En la brazada de papeles entrevé de pronto la fotografía de un parque, esculturas bajo follajes otoñales. El Jardín de Verano… Pero enseguida desaparece sepultada por un abanico de otras imágenes en color: mujeres que se abrazan, hombres que se besan tiernamente…

—Nuestra colección para minorías sexuales —comenta Vlad—. Ya le digo, ¡no se nos escapa nadie! —Y ríe.

Shútov recuerda a los verdugos del carnaval que hace un rato le han cortado la cabeza: es lo mismo, que nadie esté triste. La comparación resulta inquietante.

—En otros tiempos, Vlad, quiero decir, cuando yo era joven, se publicaba mucha poesía. No eran grandes tiradas, pero nosotros leíamos aquellos libros, la mayoría impresos en pésimo papel, con…, ¿cómo diría?, con verdadero fervor. La poesía era nuestra Biblia…

—Ya sé a qué se refiere, a esos libros que los viejos llaman con nostalgia «la gran literatura». Voy a decirle lo que yo pienso. Un día conocí a una joven norteamericana que trabajaba en lo mismo que yo. De repente empezó a comerme el coco: «Publicamos mierda, claro, pero para poder publicar verdadera literatura». ¡Qué hipócritas son esos puritanos! Yo le vacilé citando a Marx: «El único criterio de la verdad es el resultado práctico». Y en la edición el resultado es el número de ventas, ¿o no? Si se venden libros de mierda es porque la gente quiere libros de mierda. ¡Tendría que haber visto la cara que puso! —Ríe a carcajadas, y mirando la televisión añade—: Además, si publicara a sus poetas de baja tirada no podría comprarme ese buga…

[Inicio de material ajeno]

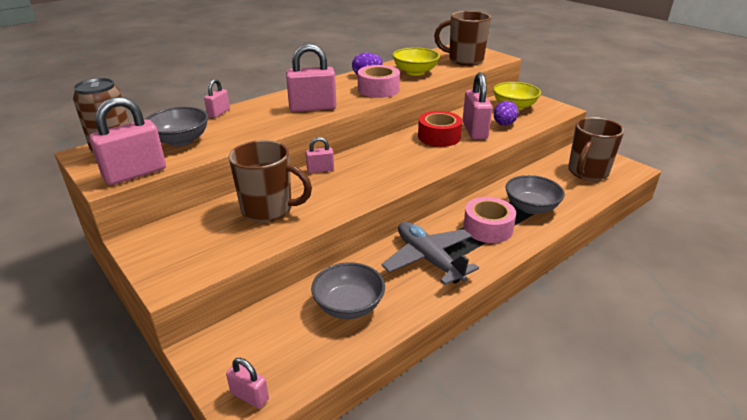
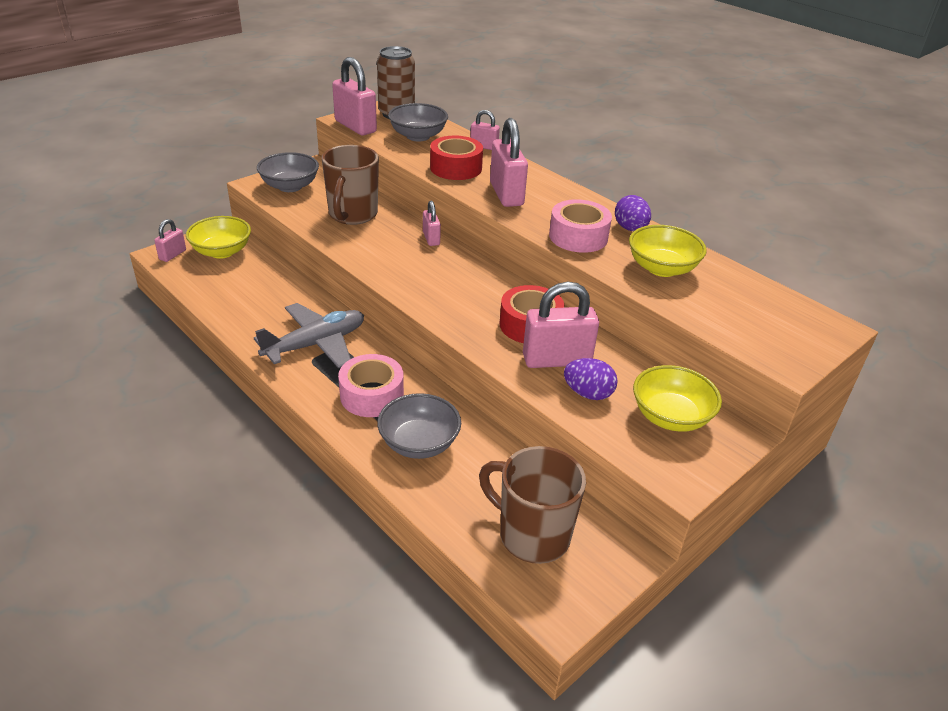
camera: 85 degrees right, 5 degrees up
grey bowl [311,262,385,319] -> grey bowl moved to [257,152,319,192]
brown mug [434,11,491,66] -> none
none -> yellow bowl [186,216,251,259]
none -> red tape [430,136,483,180]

En la pantalla (sin volumen) se ve un coche ante una salida de sol: «Para llegar a tiempo allí donde cada instante importa». El móvil de Vlad emite unas notas de jazz, lo coge y contesta en un inglés coloquial que Shútov no entiende. Vlad tapa el móvil con la mano y le susurra guiñándole el ojo:

I’m joking

Sí, lo del coche lo decía en broma, piensa Shútov, desembarazando sus rodillas del montón de fotografías. «Broma», shutka en ruso, la misma raíz que su apellido…

Tras la puerta del cuarto del anciano mudo, se oye el tintineo de una cuchara en una taza.